[Start of PROVIDED TEXT]

The stanbul skyline problem, often mistakenly called the New York skyline problem, is the problem of drawing the skyline of a city given a set of buildings of that city. In this homework you will write a program whose input is a list of the locations and sizes of buildings, and whose output is a description of the visible skyline, that is, how the city looks as an outline, when viewed from a distance. For a real-life version of this problem, go to Vaniky on the Asian side of the Bosphorus, and, as you sip your tea, contemplate on how the skyline will look as the sun sets over the European side.
To make things simple, the buildings will be given using just two dimensions, x and y, rather than three, ignoring the depth value. (Think of x as horizontal and y as vertical.) Each building will be a rectangle with its base on the x-axis. Thus, a building can be completely described by giving the x-coordinates of its left and right sides, and the y coordinate (or height) of its top side. The input will be read from standard input. The first line of the input indicates how many buildings there are in the city, and each succeeding line will indicate the x-coordinate of the left side of a building followed by the ycoordinate of the top side of the building, followed by the x-coordinate of the right side of the building. The following is an example of a valid input to the program:
4
2 50 10
35 20 55
30 60 45
5 75 25
Notice that buildings may overlap. For example, the first building, which spans 2 through 10 on the x-axis, overlaps the fourth building, which spans 5 through 25 on the x-axis. If the right x-coordinate of a building is the same as the left x-coordinate of another building, then the two buildings are considered to be side by side (though their heights may differ!)
The output of this program should be a description of the skyline of the city. The skyline is the upper outline of the buildings in the city. To be more precise, the skyline is a function that maps each x-coordinate to the y-coordinate of the tallest building that covers that x-coordinate. Since all of our buildings are rectangles, this function will be a curve consisting of horizontal and vertical line segments. Your program should describe the skyline function by listing each x coordinate at which the height of the skyline changes, along with the new coordinate of the skyline at that x. Your program should do this in the direction of increasing x coordinate (i.e., left to right). For example, the following output describes the skyline of the input above:
0 0
2 50
5 75
25 0
30 60
45 20
55 0
This output indicates that initially the skyline is at height 0 (which may be different if there is a building starting at 0). At x-coordinate 2, the height of the skyline becomes 50. The height remains 50 until x-coordinate 5, at which point (because of the fourth building) it becomes 75. Then, at x-coordinate 25 the height becomes 0, and so forth. The following figure depicts this instance of the problem where the buildings are shown with rectangles and the skyline is shown with the think outline.

[End of PROVIDED TEXT]

§ **INSTRUCTIONS**
**A.** In the skyline problem text, list the four buildings from the sample input, giving each one's left x-coordinate, height, and right x-coordinate.
**B.** Take the skyline problem text further, picking up right after its last sentence.
The records that come after the skyline homework text are separate material and have nothing to do with it.

[Start of INFORMATION SHOWN]

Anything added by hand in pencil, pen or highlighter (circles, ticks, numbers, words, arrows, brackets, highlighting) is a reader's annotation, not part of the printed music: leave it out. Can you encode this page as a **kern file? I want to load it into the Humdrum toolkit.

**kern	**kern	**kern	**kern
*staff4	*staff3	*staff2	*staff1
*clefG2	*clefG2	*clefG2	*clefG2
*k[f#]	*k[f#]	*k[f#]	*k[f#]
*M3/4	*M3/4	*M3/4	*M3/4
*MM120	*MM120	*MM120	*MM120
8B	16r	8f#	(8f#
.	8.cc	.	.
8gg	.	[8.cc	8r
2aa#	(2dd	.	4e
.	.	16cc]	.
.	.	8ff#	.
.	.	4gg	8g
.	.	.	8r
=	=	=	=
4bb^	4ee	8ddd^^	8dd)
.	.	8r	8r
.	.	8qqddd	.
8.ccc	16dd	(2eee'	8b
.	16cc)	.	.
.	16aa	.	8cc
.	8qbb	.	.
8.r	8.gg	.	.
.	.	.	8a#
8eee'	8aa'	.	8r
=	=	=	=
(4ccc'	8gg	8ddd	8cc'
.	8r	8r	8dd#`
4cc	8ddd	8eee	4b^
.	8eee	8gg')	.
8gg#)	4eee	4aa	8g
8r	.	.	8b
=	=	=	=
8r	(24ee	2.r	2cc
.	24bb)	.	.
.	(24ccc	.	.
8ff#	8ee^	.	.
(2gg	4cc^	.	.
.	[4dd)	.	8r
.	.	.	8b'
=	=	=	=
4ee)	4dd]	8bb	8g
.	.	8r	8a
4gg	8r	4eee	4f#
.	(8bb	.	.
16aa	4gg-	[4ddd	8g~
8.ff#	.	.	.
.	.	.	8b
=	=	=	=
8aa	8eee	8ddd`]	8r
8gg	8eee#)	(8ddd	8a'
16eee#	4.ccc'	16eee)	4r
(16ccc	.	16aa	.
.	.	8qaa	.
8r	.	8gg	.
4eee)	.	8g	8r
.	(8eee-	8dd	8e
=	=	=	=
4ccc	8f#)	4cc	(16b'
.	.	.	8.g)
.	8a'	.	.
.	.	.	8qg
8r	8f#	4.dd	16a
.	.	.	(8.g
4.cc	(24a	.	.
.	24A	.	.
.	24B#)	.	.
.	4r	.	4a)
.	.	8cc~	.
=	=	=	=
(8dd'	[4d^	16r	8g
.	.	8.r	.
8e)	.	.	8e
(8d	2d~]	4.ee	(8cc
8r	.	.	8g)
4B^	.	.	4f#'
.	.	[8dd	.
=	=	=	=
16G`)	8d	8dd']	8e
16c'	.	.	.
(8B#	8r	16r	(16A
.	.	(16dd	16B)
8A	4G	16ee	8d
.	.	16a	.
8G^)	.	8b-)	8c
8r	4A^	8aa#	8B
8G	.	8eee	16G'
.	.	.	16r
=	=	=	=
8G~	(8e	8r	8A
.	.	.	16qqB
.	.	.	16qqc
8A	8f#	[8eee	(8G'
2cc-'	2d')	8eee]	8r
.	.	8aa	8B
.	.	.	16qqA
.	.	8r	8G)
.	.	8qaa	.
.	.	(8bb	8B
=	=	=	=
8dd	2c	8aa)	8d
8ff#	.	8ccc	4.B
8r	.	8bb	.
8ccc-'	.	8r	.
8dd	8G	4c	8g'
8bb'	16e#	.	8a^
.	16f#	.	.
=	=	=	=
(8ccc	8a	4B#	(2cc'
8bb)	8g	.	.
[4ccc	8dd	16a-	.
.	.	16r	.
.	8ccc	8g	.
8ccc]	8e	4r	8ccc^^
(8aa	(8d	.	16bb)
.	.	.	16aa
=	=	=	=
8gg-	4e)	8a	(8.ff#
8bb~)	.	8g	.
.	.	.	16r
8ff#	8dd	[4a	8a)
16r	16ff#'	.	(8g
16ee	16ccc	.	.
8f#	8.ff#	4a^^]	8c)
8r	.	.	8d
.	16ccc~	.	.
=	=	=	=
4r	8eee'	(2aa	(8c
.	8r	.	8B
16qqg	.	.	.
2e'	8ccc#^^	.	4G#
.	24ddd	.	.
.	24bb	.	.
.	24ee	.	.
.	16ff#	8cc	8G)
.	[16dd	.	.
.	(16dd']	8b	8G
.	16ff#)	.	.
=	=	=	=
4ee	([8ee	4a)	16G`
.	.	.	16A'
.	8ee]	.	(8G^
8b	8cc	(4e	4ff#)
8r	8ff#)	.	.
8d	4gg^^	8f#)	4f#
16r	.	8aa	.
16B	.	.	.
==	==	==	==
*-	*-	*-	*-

[End of INFORMATION SHOWN]

§ **RESULTS OF THE TASKS**
**A.**
- First building: left x-coordinate 2, height 50, right x-coordinate 10
- Second building: left x-coordinate 35, height 20, right x-coordinate 55
- Third building: left x-coordinate 30, height 60, right x-coordinate 45
- Fourth building: left x-coordinate 5, height 75, right x-coordinate 25

**B.**
1 The Modified Priority Queue Class
The first part of this assignment is to implement a class that we will call a Modified Priority Queue, (MPQ) that will be useful in computing the skyline of a set of buildings. The MPQ is a simple variation on the priority queue class that we used heaps to implement. The only difference is that the items that are maintained by a MPQ object internally have two components (say value and label), as opposed to just a value that is used to compare the items in a priority queue. The first component is again a value with which the items can be compared to each other just as in a priority queue. The other, label, is an identifying number that identifies a specific item in the MPQ. Thus for instance you can insert an item and either access or delete an item with the maximum value component or with a specific identifying number.
Your class definition should at least have the following method that could be useful for the rest of the homework.
- Constructor
- Destructor
- void insert(Comparable value, int label): This method inserts an item with the given value and label into the MPQ.
- Comparable Remove(int label): This method removes the value with this label and returns it.
- Comparable GetMax( ): This method returns the maximum value that is currently stored. (Note that contrary to priority queues, we do not remove the value from the MPQ data structure!)
- Finally, our class must allow us to check if it is empty, using the function
Boolean IsEmpty( ).
You will use heaps to implement MPQs. Let us assume that you call the array for the heap as Heap. The tricky part is to maintain a link between a value and a label assigned to it. For this, it will be convenient to have a parallel private array of integers, called Location, whose ith entry contains the position in the heap of the item having label i. Thus you can locate a heap entry with a given label in O(1) time, instead of searching for it in the heap in O(N) time. At all times, for the valid entries in the heap, Heap[Location[i]].label equals i, and Location[Heap[j].label] equals j. When you move an element around in the heap, you should be careful to change the corresponding value in Location to contain the new position of the element.
2 The Skyline Program
Once you have implemented the MPQ Class, you will write the code that computes the skyline of a city. We suggest the following algorithm outline but certainly you are welcome to come up with your own, but you should employ the MPQ class.
- Read in the descriptions of all of the buildings from a file called txt. The format will be as given earlier.
- Once you have read all the data in, put all of the x-coordinates of the left and right sides in a separate array (of size twice the number of buildings) together, and sort them into ascending order of the x-coordinates using some fast sorting algorithm (you can use heapsort, but you will have to modify it a bit). With each xcoordinate, also keep the identity of the corresponding building in the same array (e.g., the sequence number of the building as you read them in), and which side (left or right) it belongs to.
- Make a left-to-right sweep across the city by examining the x-coordinates in the sorted list in ascending order. During the course of the sweep, the MPQ is used to keep track of which buildings span the current x coordinate and which of the buildings has the maximum height. You will have to figure out how to use the MPQ class for this. After each insertion and deletion, check to see if the maximum height of the buildings in the MPQ has changed. If so, output the x- coordinate that has just been examined, followed by the new current maximum height to the standard output.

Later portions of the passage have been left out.